Insects live in a different sensory world than humans. Insects react to molecules (smells) the way we react to photons (vision). Female mosquitoes use their sense of smell to track down larger animals so that they can get a blood meal, which they need to reproduce. Syed and Leal look at the sense of smell in a mosquito (Culex pipiens; pictured).
Because it’s already known that these mosquitoes feed on both humans and birds, the authors extracted odourants from both. Strangely, they present data from five different ethnicities... but three of them are represented by only one or two subjects. I’m not convinced that sample sizes of one or two tell us anything useful. The authors claim that there is no difference, so I would rather have just seen the pooled data and leaving ethnicity out of the picture.
The antennae has three kinds of small sensory hairs (sensilla).
- A1 sensilla (sharp trichoid sensilla), which come in long and short varieties. Each sensillum has two different sensory neurons in it, which can usually be distinguished by the size of their spikes.
- A2 sensilla (blunt trichoid sensilla), which also have two different sensory neurons in them.

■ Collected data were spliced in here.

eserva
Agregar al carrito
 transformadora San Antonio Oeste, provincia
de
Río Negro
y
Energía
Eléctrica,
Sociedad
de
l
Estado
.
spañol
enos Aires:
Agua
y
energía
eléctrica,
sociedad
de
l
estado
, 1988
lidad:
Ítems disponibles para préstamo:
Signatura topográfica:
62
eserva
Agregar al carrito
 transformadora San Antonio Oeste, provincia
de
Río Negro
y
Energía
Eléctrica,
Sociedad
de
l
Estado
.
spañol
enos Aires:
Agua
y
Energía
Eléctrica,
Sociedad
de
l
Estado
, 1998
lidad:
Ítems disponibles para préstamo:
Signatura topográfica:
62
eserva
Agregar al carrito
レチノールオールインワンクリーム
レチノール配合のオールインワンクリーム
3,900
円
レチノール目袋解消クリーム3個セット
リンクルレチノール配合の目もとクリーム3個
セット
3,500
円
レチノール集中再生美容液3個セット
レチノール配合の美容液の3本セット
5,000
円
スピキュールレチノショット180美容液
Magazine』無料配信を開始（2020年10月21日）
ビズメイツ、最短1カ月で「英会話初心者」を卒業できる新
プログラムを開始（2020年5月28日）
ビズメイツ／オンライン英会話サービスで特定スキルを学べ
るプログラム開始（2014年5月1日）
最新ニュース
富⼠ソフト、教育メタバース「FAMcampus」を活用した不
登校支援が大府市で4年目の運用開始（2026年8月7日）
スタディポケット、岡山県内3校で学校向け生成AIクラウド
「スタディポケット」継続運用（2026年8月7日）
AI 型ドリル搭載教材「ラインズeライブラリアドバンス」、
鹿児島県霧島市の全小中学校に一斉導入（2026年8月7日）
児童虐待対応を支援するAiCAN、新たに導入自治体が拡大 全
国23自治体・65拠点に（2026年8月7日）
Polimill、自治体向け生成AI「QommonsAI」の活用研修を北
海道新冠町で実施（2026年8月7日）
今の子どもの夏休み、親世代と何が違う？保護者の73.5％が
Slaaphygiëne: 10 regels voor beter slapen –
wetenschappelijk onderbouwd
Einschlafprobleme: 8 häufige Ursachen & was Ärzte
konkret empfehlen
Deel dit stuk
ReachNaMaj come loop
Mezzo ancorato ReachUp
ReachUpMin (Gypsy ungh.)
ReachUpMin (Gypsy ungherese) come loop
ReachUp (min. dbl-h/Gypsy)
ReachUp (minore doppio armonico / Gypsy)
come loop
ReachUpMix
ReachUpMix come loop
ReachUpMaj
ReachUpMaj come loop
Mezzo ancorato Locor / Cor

- A3 sensilla (grooved pegs).
Much of the paper consists of throwing chemical after chemical on the antennae and looking for neural responses to the chemicals. Their big finding is that one of the sensory neurons in A2 sensilla is highly sensitive to a chemical called nonanal. These sensory neurons respond to nonanal at concentrations about a hundred times lower than any other chemical tested.
That matters, because they show nonanal is the major chemical in the odours of the birds they tested, and it’s a major chemical in human odours, too. That these chemical are present in things mosquitoes feed on, and that a whole class of neurons are highly tuned to that chemical, strongly suggests nonanal is used in blood-seeking behaviour. It also neatly explains why this mosquito could be a major source of viruses jumping from bird to human populations, and vice versa.
Once you know a bias, you can exploit it. Syed and Leal also baited mosquito traps, which normally use carbon dioxide to lure in the mozzies, with nonanal. Nonanal alone didn’t work as well as carbon dioxide alone... but the combination worked better than either alone. Although trapping mosquitoes probably couldn’t be used for mosquito control, it could improve mosquito monitoring.
Unfortunately, the organization of the paper is slightly disjointed. For instance, alternating the names from “thichoid sensilla” to “A2 sensilla” causes more re-reading that would otherwise be needed. The paper uses the acronym “EAD” in the figures in the Results well before they spell it what it means a few pages later in the Discussion section. (It means “electroantennographic detection,” a needlessly fancy way of saying extracellular recording.) Not cool.
Reference
Syed, Z., & Leal, W. (2009). Acute olfactory response of Culex mosquitoes to a human- and bird-derived attractant Proceedings of the National Academy of Sciences, 106 (44), 18803-18808 DOI: 10.1073/pnas.0906932106
1 comment:
Well, everything does taste like chicken. I didn’t know mosquitoes were attracted to anything besides carbon dioxide. I’ve heard the Mosquito Magnets use the carbon dioxide method.